In what was one of the biggest upsets in British heavyweight boxing, David Haye sensationally lost to Liverpool’s Tony Bellew by way of an 11th round technical knockout when Haye’s corner threw in the towel. The Londoner became injured in the sixth after suffering an acchiles heel injury, which has now received surgical treatment. The former heavyweight champion is currently resting at home.
Eddie Hearn has hinted that winner Bellew may be able to fight for a version of the heavyweight crown in the not too distant future, although Haye wants a rematch and has stated that it can be staged in Bellew’s city of Liverpool. There is no doubt that Bellew’s name has now gained much more stock than it had on Saturday while Haye will probably remain a big name in the sport, at least for the time being while fans consider the possibility that the reason he lost was because of the injury. But how would a rematch fare for both boxers?
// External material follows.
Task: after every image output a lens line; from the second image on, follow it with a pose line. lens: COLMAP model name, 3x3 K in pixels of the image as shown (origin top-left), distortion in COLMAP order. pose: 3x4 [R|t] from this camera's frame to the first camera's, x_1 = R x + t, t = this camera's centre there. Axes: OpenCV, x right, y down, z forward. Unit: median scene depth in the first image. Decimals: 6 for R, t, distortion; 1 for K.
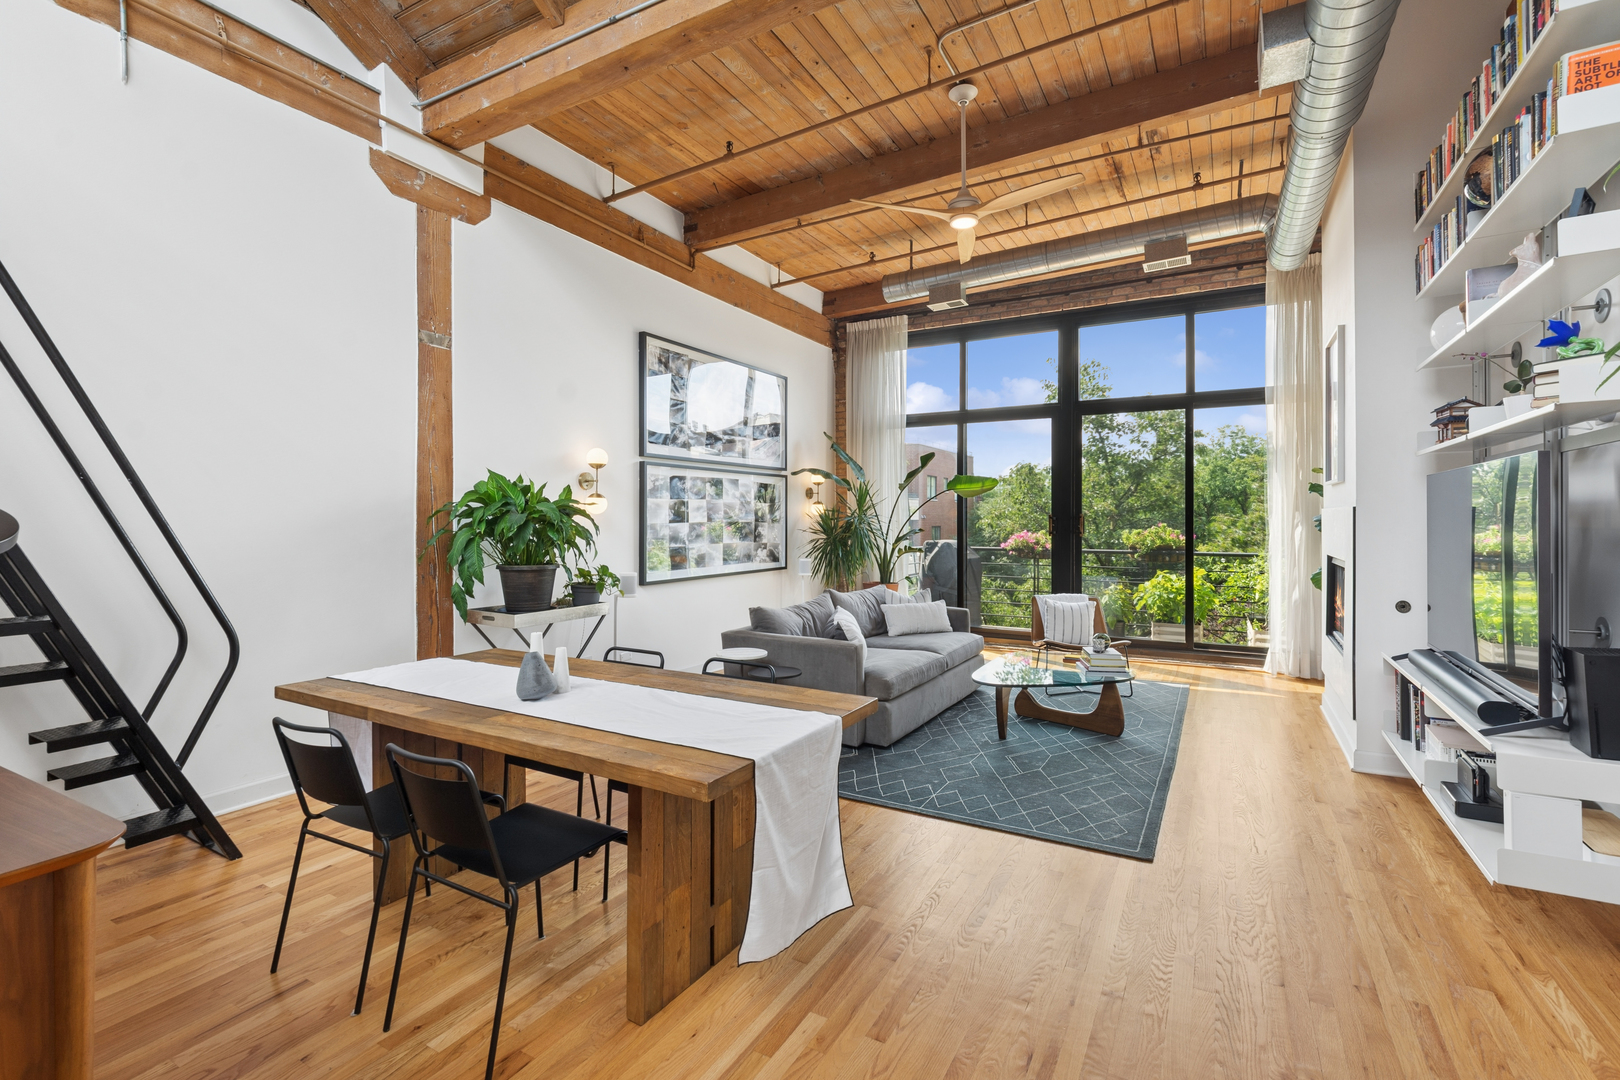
lens RADIAL K [[722.7, 0, 808.3], [0, 722.7, 524.3], [0, 0, 1]] dist [-0.001622, -0.000002]
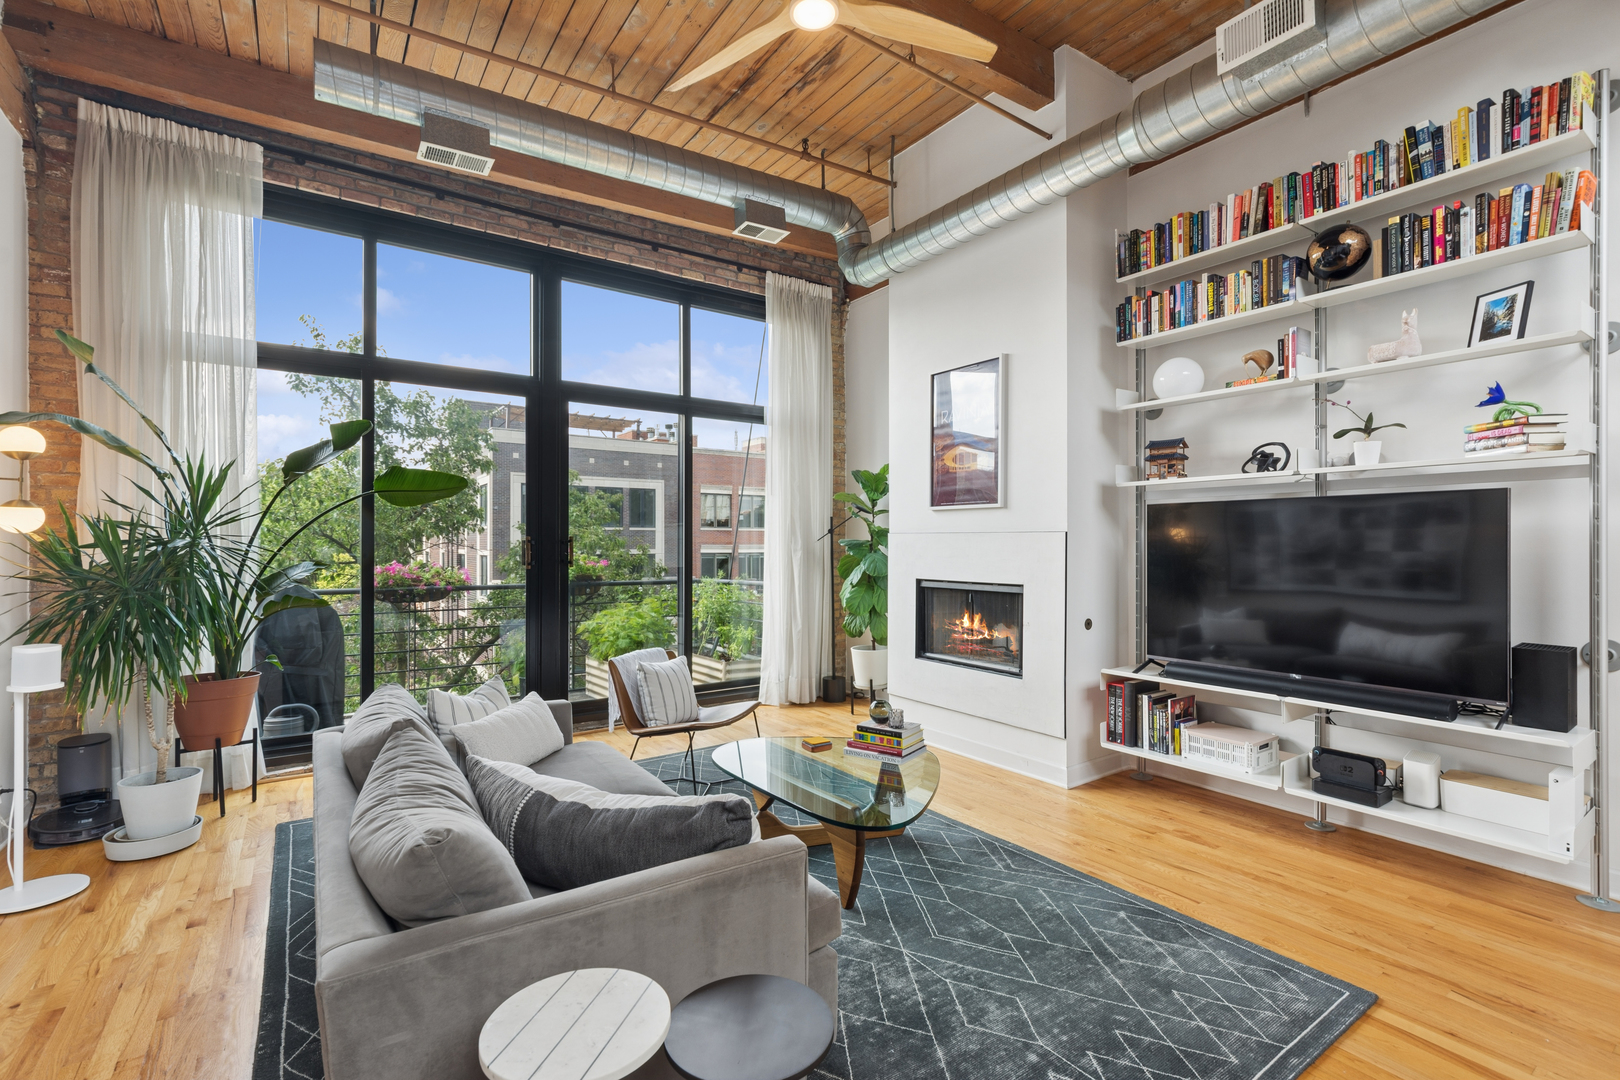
lens RADIAL K [[722.7, 0, 808.4], [0, 722.7, 550.2], [0, 0, 1]] dist [-0.001622, -0.000002]
pose [[0.429526, -0.009638, 0.903003, -0.188138], [0.006698, 0.999950, 0.007487, -0.004218], [-0.903030, 0.002832, 0.429569, 0.498790]]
Let’s look back at what happened on Saturday. Before the sudden events that occurred in the sixth round, David Haye’s timing was painfully off! Cruiserweight champion Tony Bellew contributed toward that by comfortably swerving out of the way of Haye’s widely thrown hooks while laying on the ropes. Bellew, surprisingly, exchanged with his foe at certain times throughout the bout and used his lateral movement while landing jabs and single power shots upstairs, which soon frustrated the formerly retired heavyweight.
Of course, once the injury took place midway through Bellew was able to land quite easily on a stumbling David Haye up until the 11th when the contest was called to a halt.
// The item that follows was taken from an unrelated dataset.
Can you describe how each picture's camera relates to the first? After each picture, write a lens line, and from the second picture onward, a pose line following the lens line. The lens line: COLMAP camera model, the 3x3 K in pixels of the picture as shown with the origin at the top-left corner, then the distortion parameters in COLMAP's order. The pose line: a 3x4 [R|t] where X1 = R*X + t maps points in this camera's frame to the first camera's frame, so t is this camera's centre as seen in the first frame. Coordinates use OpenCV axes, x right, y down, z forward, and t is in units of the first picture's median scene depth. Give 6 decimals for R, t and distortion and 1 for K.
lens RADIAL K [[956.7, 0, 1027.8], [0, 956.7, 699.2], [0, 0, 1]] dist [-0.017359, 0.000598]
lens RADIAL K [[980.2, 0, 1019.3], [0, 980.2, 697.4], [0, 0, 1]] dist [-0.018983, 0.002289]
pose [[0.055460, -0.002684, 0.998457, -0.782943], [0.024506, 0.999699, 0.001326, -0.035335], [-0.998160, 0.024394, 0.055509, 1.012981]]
If a second bout was arranged, you would have to wonder what the psychological mindset of David Haye would be like after losing to somebody that many had him beating in just a couple of rounds despite all the hoopla that occurred before the bell rang. Is it a possibility that the injury that occurred on Saturday would mentally bring down Haye’s confidence and make him think that the same could happen once again? And what about the fact that he lost to somebody he “should have” beaten?
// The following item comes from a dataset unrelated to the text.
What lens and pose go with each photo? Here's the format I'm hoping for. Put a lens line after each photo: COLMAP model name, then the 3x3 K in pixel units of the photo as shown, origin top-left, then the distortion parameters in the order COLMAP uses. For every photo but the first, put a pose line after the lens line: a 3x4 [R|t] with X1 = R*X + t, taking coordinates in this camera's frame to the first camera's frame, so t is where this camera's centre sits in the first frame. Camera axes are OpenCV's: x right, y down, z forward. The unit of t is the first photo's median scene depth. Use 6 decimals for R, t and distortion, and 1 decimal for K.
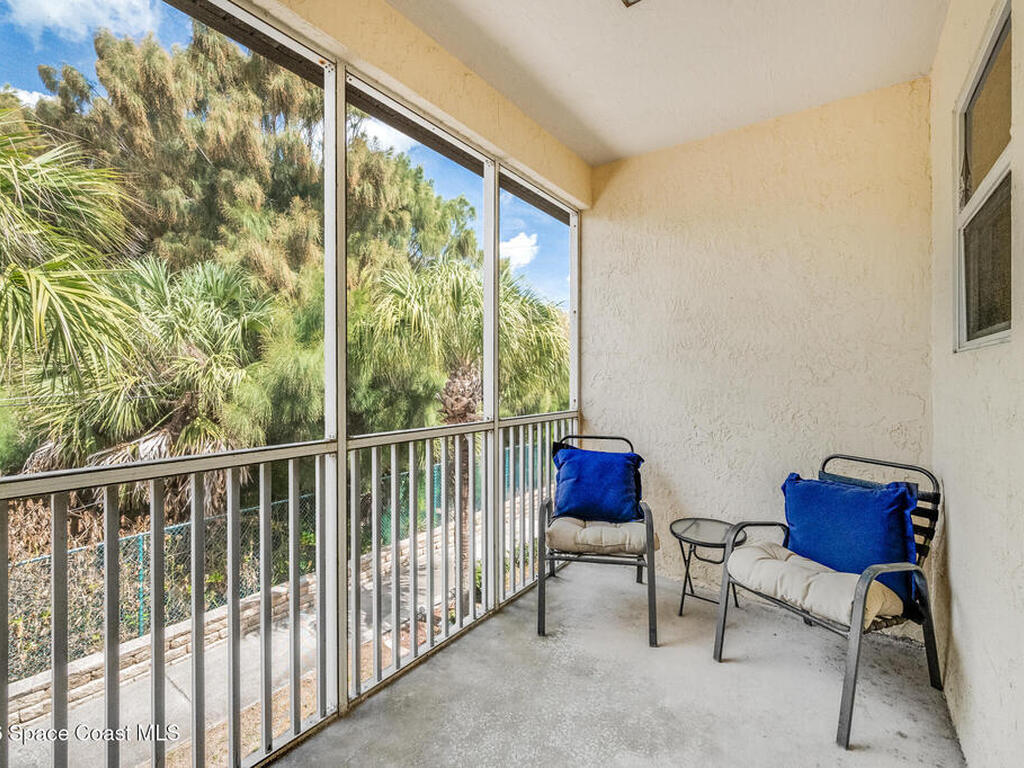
lens RADIAL K [[455.7, 0, 521.6], [0, 455.7, 367.3], [0, 0, 1]] dist [0.001795, -0.000819]
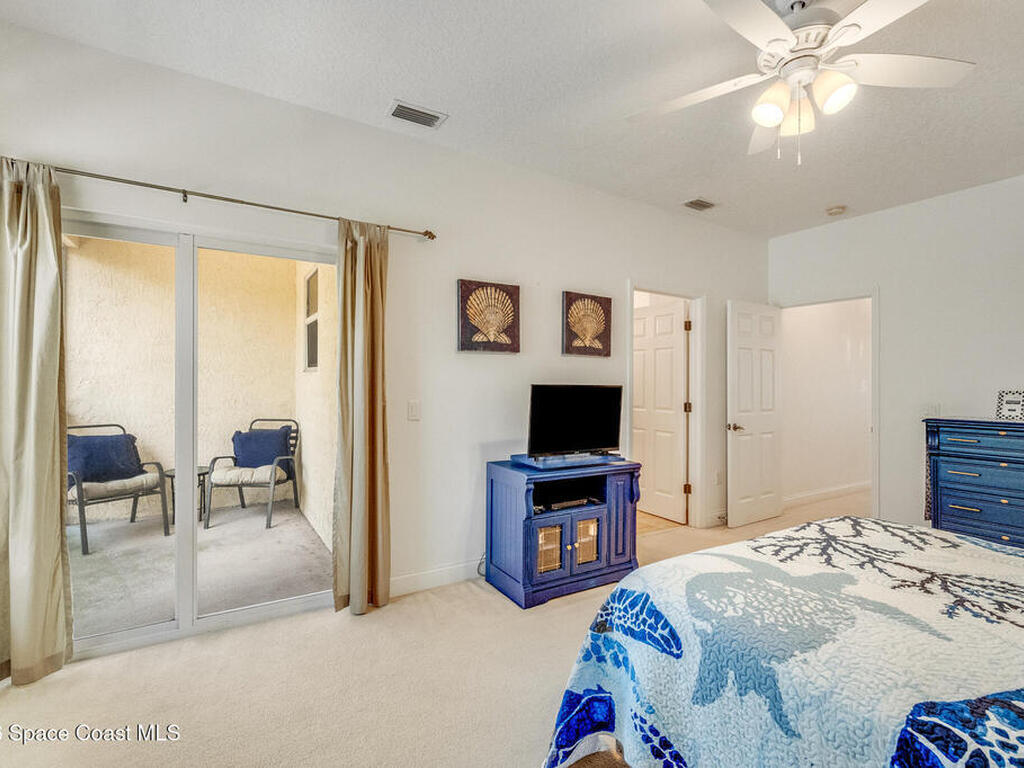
lens RADIAL K [[481.3, 0, 511.9], [0, 481.3, 385.7], [0, 0, 1]] dist [-0.000001, -0.000131]
pose [[0.392535, -0.021603, 0.919483, -0.945382], [-0.020764, 0.999261, 0.032341, -0.053939], [-0.919503, -0.031787, 0.391796, -0.992875]]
Physically, the Hayemaker would have to make some serious adjustments to his approach. He cannot just wade in and expect one of his fists to knock Tony Bellew clean out. The Bomber proved he has a strong chin which could at least take a singular strong punch from his rival. The jab would have to be employed to set up his famous hayemakers upstairs.
Bellew’s strategy seemed to be to wait for Haye to throw and then counter him while using the ring to his advantage. Feints would be one of the main keys to victory. If he makes Bellew throw into nothing but air then Haye can turn his own gameplan against himself and become the counter puncher. One of the disadvantages of a style like David Haye’s is that a boxer can tire himself out after 4 or 5 rounds if the pressure they have set has not been taking effect. And Haye has proven that a lack of stamina can lead to his defeat, as Carl Thompson showed many years ago.
Single punches while evading any backfire could see David take the fight on points if he was to outbox Bellew and get himself in the frame of mind that the fight would have to go all of 12 rounds in order for him to come out the winner.
The points have been written. But in all likelihood, at 36 can David Haye modify his boxing style to such an extent? It is not likely. He is too in love with his knockout power and retirement away from the ring for four years has seemingly done more damage than what was suspected against fodder like Mark De Mori and Arnold Gjergjaj.
It would make a lot of sense for Haye to hang up the gloves but pride and ego will most likely see him carry on and give it one more try. And although the world probably will not be watching, a domestic rematch will sure lure the Brits in for at least another 30 minutes.